Think about what a CRM is. At its core, it's a system that helps salespeople know what to do next with their pipeline. The incumbent CRM is a database with a very complicated UI. The AI-native challenger is a system that watches all your communication channels, understands your deals better than your CRM does, and tells you what to do — with the database as an implementation detail rather than the product.

These aren't better CRMs. They're different products that make CRMs look like what they actually are: complex filing systems with workflow automation glued on. You can't patch your way out of that architectural gap. You have to decide, at a company level, whether you're going to rebuild.

Most incumbents are not having that conversation. They're having a conversation about which AI features to add to the roadmap in Q3.


The Honest Version of Where This Goes

The argument here isn't that every software company will become an AI company smoothly or even successfully. Plenty won't. The transition involves real costs — technical debt, culture change, talent you don't have, product decisions that require conviction rather than data.

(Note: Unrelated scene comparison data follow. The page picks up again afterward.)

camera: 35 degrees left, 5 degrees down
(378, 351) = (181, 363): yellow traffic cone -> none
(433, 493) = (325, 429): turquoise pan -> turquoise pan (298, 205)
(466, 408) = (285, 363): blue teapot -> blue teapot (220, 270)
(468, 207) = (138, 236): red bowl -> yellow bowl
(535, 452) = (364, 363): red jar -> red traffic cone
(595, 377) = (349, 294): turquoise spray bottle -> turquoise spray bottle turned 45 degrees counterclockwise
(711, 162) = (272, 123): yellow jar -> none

And the hype is real too. There are companies slapping "AI-powered" on products where the AI is doing approximately nothing, optimising for fundraising slides rather than product quality. Hallucinations are still a problem. Inference costs at scale still don't pencil out in some unit economics. The gap between what demos look like and what production systems feel like is still large enough to embarrass.

But here's the thing about transitions of this kind: they don't require universal adoption to be directionally correct. What matters is that enough companies — across enough categories — have crossed the threshold where AI is structurally important to their product rather than cosmetically attached to it.

That threshold has been crossed. Figma crossed it. Stripe crossed it. Dozens of companies you use every day have crossed it quietly, without press releases, without rebrandings.

The question for everyone else isn't whether this is happening. It's how much of a head start they're willing to give the companies that started moving eighteen months ago.